Tips when working with ETL
This is a work in progress
This page has been created to collect some practices when working with ETL that can be helpful for all the team to know.
Please contribute by adding some of your tricks and tips. Learn how to edit the documentation.
The content and structure of this page may change in the future.
Interpolate values¶
Sometimes, you may have empty values in your dataset. In general, a solution for these cases is to use interpolation to fill those gaps based on previous and following values. In data_helpers.misc
module, you will find the function interpolate_table
that can be used to interpolate values in a table.
Assumptions on the structure of tb
The function assumes that the input table has an entity column (typically for country) and a time column (year or date).
A simple call can be done as follows:
from etl.data_helpers.misc import interpolate_table
tb = interpolate_table(
tb,
entity_col="country",
time_col="year",
)
This will interpolate all the columns in the table tb
for each country and year. It will use all years between the minimum and maximum years present in tb
. It will use "linear" interpolation.
You can adapt the function to your needs, and perform very different kind of interpolations.
You can use any method from pandas.
tb = interpolate_table(
tb,
entity_col="country",
time_col="year",
method="quadratic"
)
Sometimes, you may have different time ranges for each country. You can interpolate within the year range of each country. That is, if one country has data from 2000 to 2010, and another from 2005 to 2015, the interpolation will be done within those ranges for each country.
tb = interpolate_table(
tb,
entity_col="country",
time_col="year",
mode="full_range_entity",
)
Expand a timeseries for all years¶
Sometimes, you may need to expand a timeseries to include all years within a specific range, even if some years are missing in the original data. The expand_time_column
function in the data_helpers.misc
module can help you achieve this.
A simple call can be done as follows:
from etl.data_helpers.misc import expand_time_column
tb = expand_time_column(
tb,
entity_col="country",
time_col="year",
)
This will expand the table tb
to include all years between the minimum and maximum years present in tb
for each country. Missing years will be filled with NaN values.
You can adapt the function to your needs, and perform different kinds of expansions.
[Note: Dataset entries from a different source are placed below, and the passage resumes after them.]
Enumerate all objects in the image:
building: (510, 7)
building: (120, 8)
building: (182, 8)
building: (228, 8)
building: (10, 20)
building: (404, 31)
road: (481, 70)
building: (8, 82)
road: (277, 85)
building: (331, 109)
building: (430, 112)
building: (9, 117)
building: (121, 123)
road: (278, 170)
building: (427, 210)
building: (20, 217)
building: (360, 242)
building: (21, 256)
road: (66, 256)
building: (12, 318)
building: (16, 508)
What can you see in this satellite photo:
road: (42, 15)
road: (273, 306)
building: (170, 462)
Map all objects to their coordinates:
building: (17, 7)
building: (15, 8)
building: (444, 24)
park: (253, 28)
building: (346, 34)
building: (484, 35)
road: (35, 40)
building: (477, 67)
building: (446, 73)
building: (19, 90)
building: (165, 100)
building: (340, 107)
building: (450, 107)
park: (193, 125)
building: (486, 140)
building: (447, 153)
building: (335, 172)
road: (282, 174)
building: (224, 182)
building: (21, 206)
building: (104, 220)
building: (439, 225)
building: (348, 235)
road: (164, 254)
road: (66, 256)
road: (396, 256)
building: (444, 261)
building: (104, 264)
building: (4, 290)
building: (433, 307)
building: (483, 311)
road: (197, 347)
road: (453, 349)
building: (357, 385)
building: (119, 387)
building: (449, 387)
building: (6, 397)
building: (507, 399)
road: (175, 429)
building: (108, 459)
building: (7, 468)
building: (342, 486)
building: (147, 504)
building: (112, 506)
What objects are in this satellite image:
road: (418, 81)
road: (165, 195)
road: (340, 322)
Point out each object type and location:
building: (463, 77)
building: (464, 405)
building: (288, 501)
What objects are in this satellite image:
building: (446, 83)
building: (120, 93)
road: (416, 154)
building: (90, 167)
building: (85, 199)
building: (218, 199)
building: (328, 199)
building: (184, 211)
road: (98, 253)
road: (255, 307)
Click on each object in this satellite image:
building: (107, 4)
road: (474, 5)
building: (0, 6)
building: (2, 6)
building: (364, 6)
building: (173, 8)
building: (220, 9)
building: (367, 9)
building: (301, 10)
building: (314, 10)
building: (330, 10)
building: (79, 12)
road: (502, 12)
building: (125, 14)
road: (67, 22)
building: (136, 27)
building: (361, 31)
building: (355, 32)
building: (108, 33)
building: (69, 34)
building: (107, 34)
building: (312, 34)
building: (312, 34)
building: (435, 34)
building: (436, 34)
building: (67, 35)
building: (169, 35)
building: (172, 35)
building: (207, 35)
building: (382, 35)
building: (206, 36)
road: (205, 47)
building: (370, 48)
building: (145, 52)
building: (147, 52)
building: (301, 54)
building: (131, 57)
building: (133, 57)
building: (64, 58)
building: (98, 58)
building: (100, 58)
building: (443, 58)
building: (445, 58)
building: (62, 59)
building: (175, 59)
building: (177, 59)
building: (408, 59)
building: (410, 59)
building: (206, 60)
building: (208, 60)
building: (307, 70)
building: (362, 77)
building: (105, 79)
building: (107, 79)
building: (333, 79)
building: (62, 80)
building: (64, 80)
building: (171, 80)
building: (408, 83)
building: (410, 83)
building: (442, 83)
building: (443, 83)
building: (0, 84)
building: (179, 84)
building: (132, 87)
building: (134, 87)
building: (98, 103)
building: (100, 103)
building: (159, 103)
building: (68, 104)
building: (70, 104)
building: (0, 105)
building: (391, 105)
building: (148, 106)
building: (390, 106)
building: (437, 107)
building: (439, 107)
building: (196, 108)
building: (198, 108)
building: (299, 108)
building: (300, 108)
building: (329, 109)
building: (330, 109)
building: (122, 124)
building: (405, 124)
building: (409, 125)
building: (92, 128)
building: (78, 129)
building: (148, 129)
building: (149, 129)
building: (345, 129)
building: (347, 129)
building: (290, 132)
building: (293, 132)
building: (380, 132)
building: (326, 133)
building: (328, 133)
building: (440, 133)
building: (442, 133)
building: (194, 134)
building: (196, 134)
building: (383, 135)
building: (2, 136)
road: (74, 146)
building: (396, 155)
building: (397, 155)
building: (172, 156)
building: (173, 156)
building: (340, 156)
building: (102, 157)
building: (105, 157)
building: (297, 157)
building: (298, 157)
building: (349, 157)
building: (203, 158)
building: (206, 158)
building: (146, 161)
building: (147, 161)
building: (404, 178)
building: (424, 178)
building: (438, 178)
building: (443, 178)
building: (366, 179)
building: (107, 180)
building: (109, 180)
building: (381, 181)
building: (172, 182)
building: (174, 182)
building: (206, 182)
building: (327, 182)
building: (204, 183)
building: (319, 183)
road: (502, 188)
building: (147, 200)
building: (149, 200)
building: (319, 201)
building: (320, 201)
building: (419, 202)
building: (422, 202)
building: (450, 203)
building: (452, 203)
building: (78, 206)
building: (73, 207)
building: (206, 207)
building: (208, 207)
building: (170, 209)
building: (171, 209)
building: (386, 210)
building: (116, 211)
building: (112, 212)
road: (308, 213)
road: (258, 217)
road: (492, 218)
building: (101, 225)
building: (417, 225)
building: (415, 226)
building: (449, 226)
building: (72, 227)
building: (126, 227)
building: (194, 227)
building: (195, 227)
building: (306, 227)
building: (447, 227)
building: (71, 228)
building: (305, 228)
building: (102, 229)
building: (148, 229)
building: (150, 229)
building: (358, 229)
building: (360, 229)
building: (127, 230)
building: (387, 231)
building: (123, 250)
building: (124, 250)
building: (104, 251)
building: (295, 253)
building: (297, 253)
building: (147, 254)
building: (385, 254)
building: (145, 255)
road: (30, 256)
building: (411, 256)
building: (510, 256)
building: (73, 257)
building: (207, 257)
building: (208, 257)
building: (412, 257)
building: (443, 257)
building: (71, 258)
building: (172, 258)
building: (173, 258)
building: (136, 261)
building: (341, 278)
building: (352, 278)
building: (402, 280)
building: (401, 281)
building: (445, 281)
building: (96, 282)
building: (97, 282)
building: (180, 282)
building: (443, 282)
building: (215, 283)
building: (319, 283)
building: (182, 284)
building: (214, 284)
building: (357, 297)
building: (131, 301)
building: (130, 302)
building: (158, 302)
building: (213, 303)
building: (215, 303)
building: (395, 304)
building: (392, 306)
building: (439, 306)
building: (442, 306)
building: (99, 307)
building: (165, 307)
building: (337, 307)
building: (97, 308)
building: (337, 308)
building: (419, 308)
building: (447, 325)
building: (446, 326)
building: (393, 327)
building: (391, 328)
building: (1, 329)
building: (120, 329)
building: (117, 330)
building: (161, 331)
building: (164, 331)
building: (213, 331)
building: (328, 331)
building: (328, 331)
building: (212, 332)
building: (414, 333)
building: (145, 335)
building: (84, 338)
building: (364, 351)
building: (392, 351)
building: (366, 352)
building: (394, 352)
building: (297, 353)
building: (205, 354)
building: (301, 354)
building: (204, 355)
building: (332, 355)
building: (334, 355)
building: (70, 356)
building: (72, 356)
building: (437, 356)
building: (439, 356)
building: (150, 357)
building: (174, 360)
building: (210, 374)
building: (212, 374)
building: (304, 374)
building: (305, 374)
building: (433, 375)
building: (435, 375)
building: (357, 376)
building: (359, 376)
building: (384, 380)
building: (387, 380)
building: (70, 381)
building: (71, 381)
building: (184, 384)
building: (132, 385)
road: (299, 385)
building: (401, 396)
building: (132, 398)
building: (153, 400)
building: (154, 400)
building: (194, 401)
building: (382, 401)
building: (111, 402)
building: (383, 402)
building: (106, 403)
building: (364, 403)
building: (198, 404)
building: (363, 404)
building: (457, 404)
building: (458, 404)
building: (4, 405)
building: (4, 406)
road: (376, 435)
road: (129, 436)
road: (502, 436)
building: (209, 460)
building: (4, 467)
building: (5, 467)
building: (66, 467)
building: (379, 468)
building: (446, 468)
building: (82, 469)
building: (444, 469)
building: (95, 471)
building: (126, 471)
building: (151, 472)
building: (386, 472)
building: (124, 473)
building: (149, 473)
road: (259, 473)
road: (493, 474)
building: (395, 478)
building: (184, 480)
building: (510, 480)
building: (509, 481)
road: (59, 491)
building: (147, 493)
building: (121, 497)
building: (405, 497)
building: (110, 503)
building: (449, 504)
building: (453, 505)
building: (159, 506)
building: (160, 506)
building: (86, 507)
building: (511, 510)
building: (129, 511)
Expand the timeseries to include all years within the minimum and maximum years present in the data for each entity (e.g., country). Missing years will be filled with NaN values.
# Expand timeseries
tb = expand_time_column(
tb,
entity_col="country",
time_col="year",
method="full_range_entity"
)
Expand the timeseries to include all years from 2000 to 2020 for all entities. Missing years will be filled with NaN values.
tb = expand_time_column(
tb,
entity_col="country",
time_col="year",
method="full_range",
since_time=2000,
until_time=2020
)
Expand the timeseries to include all years within the minimum and maximum years present in the data for each entity, and fill missing years with a custom value (e.g., 0).
tb = expand_time_column(
tb,
entity_col="country",
time_col="year",
method="full_range_entity",
fillna_value=0
)
Expand the timeseries to include all years that appear in the data for any entity. This ensures that all entities have rows for all observed years.
tb = expand_time_column(
tb,
entity_col="country",
time_col="year",
method="observed"
)
Deprecate code¶
Our codebase has lots of code. Some of it may no longer be maintained or used. To avoid confusion, it is a good practice to slowly deprecate code. This can be done by adding a deprecation warning to the code, and then removing it after a certain period of time:
from deprecated import deprecated
@deprecated("This function is deprecated and will be removed in the future. Please use this other function.")
Make sure to point users to an alternative function or method that they can use instead.
Please deprecate function with care, and make sure to check if the function is widely used, and communicate the deprecation to the team.
Add entity annotations to your dataset¶
Just add the field display.entityAnnotationsMap
to the desired indicator.
display:
entityAnnotationsMap: |-
Spain: Some annotation
France: Another annotation
Space is limited
The space for annotations in charts is limited. Please be mindful and keep the annotations short and to the point. 2-4 words is usually enough, ideally 2.